= Task to complete =
In the items below, rewrite the lines from the one containing "### [5] [The Price" up to and including the one containing "TL;DR: 论文提出PET", renaming "Main category" to "Primary category" and leaving everything else unchanged.

── Given information ──

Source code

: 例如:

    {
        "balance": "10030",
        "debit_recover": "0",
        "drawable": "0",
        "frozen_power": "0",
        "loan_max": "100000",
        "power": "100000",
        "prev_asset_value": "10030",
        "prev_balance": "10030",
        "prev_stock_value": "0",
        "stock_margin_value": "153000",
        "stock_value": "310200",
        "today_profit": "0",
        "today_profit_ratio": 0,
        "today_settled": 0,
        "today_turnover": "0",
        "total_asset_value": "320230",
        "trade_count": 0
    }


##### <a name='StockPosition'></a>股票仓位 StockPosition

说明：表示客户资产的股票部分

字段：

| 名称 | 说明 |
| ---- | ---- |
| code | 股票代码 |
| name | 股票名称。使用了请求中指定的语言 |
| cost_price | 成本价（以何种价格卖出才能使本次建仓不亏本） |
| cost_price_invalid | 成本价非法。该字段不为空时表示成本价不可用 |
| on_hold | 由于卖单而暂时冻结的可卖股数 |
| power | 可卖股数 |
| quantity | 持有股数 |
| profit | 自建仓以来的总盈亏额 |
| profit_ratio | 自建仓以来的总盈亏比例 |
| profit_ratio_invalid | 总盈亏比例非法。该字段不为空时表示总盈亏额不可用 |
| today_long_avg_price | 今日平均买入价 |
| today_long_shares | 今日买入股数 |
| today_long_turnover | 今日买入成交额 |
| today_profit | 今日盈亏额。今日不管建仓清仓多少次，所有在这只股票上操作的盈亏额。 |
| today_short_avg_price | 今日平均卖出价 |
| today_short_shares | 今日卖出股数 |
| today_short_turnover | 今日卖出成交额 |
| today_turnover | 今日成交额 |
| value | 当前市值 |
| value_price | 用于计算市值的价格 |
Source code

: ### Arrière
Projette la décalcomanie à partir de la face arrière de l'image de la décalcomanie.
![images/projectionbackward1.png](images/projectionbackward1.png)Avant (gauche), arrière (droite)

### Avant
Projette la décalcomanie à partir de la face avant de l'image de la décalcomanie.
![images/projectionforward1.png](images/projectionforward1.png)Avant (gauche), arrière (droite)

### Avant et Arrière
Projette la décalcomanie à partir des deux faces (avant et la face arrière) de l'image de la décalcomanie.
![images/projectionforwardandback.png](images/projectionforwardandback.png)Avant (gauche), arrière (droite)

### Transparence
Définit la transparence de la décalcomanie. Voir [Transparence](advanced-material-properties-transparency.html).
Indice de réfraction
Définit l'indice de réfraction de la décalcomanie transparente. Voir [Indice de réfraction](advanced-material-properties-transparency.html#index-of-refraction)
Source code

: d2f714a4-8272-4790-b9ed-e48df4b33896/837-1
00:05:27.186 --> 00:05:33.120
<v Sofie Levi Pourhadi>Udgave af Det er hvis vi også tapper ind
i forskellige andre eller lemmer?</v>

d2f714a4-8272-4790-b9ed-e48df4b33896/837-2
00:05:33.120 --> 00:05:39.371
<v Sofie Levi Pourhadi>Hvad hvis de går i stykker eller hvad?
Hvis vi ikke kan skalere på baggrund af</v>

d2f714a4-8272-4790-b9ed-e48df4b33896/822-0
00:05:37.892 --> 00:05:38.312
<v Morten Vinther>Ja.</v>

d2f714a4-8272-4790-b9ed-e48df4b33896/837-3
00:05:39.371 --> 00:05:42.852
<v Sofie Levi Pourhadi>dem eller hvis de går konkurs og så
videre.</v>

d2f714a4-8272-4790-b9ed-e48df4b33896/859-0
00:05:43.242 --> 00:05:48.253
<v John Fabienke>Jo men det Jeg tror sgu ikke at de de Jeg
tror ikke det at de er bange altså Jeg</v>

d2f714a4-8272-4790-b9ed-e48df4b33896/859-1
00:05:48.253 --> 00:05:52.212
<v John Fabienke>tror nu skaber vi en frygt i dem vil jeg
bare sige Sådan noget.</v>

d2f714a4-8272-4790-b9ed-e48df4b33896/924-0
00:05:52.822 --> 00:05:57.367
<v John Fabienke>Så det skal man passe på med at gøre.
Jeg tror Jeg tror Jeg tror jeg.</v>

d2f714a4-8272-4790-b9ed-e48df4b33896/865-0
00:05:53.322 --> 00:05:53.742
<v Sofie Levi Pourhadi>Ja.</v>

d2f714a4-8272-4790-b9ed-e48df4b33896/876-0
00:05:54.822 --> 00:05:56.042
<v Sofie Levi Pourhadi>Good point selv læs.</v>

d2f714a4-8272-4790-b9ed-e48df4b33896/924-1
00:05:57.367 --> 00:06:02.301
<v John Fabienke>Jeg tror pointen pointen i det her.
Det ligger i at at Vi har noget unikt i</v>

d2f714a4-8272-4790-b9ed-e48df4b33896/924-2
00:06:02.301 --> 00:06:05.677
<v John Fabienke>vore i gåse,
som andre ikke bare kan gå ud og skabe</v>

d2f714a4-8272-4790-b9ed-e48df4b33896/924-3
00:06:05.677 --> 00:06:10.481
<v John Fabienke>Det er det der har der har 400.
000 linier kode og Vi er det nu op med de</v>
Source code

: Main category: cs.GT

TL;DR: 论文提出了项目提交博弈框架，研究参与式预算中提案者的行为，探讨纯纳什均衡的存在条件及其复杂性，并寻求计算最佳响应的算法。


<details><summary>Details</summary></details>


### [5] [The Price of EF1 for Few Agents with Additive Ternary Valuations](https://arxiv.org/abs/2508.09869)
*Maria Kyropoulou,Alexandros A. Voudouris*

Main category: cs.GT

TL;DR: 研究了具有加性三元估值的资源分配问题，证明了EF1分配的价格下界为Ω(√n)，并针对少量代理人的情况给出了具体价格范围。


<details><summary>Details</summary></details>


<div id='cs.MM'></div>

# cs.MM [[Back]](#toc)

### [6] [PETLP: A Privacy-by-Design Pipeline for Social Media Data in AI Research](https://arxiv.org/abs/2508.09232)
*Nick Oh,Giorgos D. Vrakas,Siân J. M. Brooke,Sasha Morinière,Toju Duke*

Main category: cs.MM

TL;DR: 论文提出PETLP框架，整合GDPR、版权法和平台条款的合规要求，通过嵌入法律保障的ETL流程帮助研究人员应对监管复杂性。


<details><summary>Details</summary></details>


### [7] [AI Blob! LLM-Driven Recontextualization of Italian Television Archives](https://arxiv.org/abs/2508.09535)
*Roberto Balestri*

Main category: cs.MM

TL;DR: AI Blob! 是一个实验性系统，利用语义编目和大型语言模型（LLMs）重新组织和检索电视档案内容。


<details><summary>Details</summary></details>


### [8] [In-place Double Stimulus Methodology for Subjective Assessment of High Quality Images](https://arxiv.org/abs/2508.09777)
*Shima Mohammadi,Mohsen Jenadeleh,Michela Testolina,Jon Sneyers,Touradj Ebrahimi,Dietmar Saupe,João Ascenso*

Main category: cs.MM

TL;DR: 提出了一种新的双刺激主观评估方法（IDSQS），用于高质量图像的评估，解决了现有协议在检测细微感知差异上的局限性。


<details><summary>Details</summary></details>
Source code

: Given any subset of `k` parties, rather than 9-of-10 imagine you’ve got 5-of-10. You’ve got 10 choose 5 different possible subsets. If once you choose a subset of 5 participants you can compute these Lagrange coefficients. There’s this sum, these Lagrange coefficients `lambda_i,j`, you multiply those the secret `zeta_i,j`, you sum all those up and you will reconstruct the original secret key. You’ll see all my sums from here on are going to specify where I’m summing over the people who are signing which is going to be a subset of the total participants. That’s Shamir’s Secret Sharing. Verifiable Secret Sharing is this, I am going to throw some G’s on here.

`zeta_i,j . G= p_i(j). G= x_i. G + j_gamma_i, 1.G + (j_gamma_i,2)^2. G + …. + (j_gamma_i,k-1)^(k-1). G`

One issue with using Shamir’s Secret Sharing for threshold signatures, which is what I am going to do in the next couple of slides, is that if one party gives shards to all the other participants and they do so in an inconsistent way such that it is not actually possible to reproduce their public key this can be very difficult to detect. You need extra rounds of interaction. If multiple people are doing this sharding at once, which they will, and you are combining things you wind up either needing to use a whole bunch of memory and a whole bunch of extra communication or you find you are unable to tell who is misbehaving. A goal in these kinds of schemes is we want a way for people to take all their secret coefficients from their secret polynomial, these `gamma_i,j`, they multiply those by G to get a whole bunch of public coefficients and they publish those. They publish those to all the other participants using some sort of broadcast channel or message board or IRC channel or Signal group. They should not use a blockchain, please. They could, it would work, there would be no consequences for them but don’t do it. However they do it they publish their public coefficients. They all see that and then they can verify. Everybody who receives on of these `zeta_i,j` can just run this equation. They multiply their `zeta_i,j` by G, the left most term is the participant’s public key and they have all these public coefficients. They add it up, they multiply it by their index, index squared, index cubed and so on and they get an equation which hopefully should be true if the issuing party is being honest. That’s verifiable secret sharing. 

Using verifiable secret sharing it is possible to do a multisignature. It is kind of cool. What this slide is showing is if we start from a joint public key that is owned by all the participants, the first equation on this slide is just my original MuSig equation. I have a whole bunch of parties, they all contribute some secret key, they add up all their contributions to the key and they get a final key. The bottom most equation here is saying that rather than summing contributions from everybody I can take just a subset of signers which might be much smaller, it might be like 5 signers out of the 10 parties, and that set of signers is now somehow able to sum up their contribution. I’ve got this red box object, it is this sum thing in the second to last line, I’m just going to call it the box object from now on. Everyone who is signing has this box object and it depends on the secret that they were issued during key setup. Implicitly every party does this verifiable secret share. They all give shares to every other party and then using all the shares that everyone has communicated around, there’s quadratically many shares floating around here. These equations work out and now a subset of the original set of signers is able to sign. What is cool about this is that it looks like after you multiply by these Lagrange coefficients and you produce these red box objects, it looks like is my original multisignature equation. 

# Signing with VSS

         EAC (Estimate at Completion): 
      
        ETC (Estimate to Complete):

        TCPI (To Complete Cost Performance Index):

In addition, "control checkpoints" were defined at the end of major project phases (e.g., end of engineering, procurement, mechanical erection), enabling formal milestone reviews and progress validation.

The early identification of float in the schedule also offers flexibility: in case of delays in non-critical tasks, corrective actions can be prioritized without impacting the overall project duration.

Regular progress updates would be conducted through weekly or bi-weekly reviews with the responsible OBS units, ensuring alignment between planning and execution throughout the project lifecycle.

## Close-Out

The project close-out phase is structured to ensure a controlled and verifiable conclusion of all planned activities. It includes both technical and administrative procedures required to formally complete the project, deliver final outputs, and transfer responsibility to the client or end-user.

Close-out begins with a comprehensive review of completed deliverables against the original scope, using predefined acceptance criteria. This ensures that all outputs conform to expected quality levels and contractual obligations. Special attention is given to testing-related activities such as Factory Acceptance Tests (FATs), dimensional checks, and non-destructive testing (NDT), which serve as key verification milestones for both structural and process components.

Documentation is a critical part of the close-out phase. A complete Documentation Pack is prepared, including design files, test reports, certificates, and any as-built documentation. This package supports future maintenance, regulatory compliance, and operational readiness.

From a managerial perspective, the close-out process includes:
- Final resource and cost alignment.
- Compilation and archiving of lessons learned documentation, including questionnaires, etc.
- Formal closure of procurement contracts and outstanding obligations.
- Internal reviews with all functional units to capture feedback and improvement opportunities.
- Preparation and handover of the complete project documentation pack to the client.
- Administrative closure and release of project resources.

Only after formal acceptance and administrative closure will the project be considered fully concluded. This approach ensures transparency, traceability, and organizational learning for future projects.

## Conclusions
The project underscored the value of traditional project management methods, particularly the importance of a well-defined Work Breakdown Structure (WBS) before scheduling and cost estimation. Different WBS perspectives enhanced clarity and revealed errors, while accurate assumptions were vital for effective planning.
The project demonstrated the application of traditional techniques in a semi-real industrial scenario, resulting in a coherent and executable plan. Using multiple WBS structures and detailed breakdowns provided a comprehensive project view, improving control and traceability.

───

= Solution to this problem =
### [5] [The Price of EF1 for Few Agents with Additive Ternary Valuations](https://arxiv.org/abs/2508.09869)
*Maria Kyropoulou,Alexandros A. Voudouris*

Primary category: cs.GT

TL;DR: 研究了具有加性三元估值的资源分配问题，证明了EF1分配的价格下界为Ω(√n)，并针对少量代理人的情况给出了具体价格范围。


<details><summary>Details</summary></details>


<div id='cs.MM'></div>

# cs.MM [[Back]](#toc)

### [6] [PETLP: A Privacy-by-Design Pipeline for Social Media Data in AI Research](https://arxiv.org/abs/2508.09232)
*Nick Oh,Giorgos D. Vrakas,Siân J. M. Brooke,Sasha Morinière,Toju Duke*

Primary category: cs.MM

TL;DR: 论文提出PETLP框架，整合GDPR、版权法和平台条款的合规要求，通过嵌入法律保障的ETL流程帮助研究人员应对监管复杂性。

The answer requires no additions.